The fighting took a turn in 2053, when the Coalition suffered a major defeat at Kindu. Some 8,000 Coalition soldiers were killed when an AGU covert team set of a nuclear device in the Coalition base. Questions soon arose at how the AGU got a nuclear weapon, how gave it to them, and more importantly, how did they get it onto the base in the first place. Such fighting soon lead to the people of Coalition nations taking the streets, demanding that the war be brought to an end, and the AGU be recognized as a member of the world community. Karel’s return from fighting in South Africa to main front to take over for Idris only hastened the Coalition’s final response, and bowed to international pressure. Seeing no alternatives, the Coalition pulled its forces out of Africa, and left the continent to its own devices, much in the same way it did to Kenya. The AGU victory, though not what it wanted, was complete.
Birth & Betrayal
On June 20, 2054, Idris and Karel arrived in the city of Lubumbashi, which had served as the AGU capital since 2047, to announce the creation of the state they had worked so hard to build. Karel walked up to a podium, and announced the formal formation of the Sol Imperium. The name confused many, and Idris was particularly concerned. However, the intention for such a name would be give. Karel announced that while the AGU had completed a feat many armies in the past could not, he stated that its job was not done. Rebuilding their new nation was a start, but the whole world needed to be brought to heel to reap the benefits of ‘’his’’ new empire. That sign finally gave Idris all of the clues needed to realize that Karel was just as corrupt as those he had vanquished. Matters were only made worse when Idris discovered that his now 49 year old friend, had spent half of those killing innocents, and hiding such knowledge from him to keep him loyal to ‘’his’’ cause.
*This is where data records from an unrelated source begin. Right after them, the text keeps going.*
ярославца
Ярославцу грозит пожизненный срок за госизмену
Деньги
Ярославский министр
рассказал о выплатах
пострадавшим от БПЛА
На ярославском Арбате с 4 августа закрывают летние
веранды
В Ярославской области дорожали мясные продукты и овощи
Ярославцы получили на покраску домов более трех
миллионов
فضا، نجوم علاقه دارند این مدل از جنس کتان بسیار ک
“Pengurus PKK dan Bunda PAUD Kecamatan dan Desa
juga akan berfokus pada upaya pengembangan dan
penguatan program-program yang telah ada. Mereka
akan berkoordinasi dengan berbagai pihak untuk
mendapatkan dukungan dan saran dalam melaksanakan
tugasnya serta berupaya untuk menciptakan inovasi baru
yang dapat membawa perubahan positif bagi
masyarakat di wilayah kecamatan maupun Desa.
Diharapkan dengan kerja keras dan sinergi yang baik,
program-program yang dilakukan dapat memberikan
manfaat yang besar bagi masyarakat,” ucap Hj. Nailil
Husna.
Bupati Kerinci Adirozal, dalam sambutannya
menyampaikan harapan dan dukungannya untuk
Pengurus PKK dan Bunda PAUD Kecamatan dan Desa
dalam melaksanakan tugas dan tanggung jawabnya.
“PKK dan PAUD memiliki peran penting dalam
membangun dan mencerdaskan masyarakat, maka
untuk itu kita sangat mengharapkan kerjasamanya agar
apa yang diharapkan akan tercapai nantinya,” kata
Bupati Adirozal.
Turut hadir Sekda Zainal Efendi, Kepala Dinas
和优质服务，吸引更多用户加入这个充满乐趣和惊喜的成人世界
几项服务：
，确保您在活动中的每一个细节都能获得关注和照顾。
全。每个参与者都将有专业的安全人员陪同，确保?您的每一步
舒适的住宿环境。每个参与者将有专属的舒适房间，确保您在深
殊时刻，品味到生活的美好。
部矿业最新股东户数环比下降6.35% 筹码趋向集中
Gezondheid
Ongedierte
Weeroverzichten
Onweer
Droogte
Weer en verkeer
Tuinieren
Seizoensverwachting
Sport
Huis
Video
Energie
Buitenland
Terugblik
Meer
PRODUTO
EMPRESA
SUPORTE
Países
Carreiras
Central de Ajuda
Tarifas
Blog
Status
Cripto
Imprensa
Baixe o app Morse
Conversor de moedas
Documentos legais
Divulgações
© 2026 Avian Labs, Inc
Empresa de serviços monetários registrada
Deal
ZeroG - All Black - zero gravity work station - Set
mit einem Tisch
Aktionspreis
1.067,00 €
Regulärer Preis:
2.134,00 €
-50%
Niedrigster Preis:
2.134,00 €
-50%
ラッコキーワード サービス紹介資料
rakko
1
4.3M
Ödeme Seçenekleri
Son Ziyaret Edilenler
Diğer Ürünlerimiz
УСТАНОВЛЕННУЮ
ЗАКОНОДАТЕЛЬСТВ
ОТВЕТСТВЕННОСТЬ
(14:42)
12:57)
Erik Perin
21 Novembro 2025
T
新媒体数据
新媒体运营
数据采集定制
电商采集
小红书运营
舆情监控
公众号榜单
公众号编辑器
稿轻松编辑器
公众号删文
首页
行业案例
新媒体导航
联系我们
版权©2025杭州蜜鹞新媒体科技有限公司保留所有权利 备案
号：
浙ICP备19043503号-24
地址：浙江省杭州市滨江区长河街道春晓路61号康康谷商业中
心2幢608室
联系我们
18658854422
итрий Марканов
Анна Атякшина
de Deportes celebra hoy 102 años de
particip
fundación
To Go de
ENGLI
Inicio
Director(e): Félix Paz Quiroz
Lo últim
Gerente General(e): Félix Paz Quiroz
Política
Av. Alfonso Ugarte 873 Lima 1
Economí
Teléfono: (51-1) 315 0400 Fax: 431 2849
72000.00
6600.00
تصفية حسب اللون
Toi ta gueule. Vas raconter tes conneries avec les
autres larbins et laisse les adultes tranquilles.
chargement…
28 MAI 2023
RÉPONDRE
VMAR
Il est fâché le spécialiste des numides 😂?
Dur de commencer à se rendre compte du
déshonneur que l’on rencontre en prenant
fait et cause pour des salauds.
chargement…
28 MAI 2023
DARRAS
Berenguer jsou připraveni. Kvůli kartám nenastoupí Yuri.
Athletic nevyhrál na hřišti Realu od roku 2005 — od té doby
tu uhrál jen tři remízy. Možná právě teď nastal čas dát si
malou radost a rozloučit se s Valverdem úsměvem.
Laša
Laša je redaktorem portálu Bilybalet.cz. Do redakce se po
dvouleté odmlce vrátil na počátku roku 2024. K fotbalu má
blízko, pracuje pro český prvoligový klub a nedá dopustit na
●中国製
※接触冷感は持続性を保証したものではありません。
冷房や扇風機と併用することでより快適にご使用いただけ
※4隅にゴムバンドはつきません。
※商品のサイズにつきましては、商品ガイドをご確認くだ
Sickened, betrayed, and distraught, Idris realized that he had to make a move now, less Karel only drag the Imperium down with him. Knowing the Karel would any attempt to bring to be brought to justice, Idris made a quick prayer for what he knew he’d have do next. Taking a deep breath, and walking calmly toward Karel as his spoke, Idris pulled his gun from his holster, and giving a subtle nod to his and Karel’s advisors, all aware of the monster Karel was, put the gun to the back of Karel’s head. Without so much of a twitch, and knowing his former friend was aware of his fate, Idris pulled the trigger, killing Karel on international television. The crowd watched in horror as Karel’s lifeless body slumped over the podium, and Idris’ bodyguards carry it away. Idris, tearful but undeterred, explained to the audience at home and abroad, what he and his officers had discovered about Karel. Without prompting, the audience applauded Idris. Well aware of his new role in life, Idris embraced his position as Emperor, and set about rebuild his new empire, the way it should have been.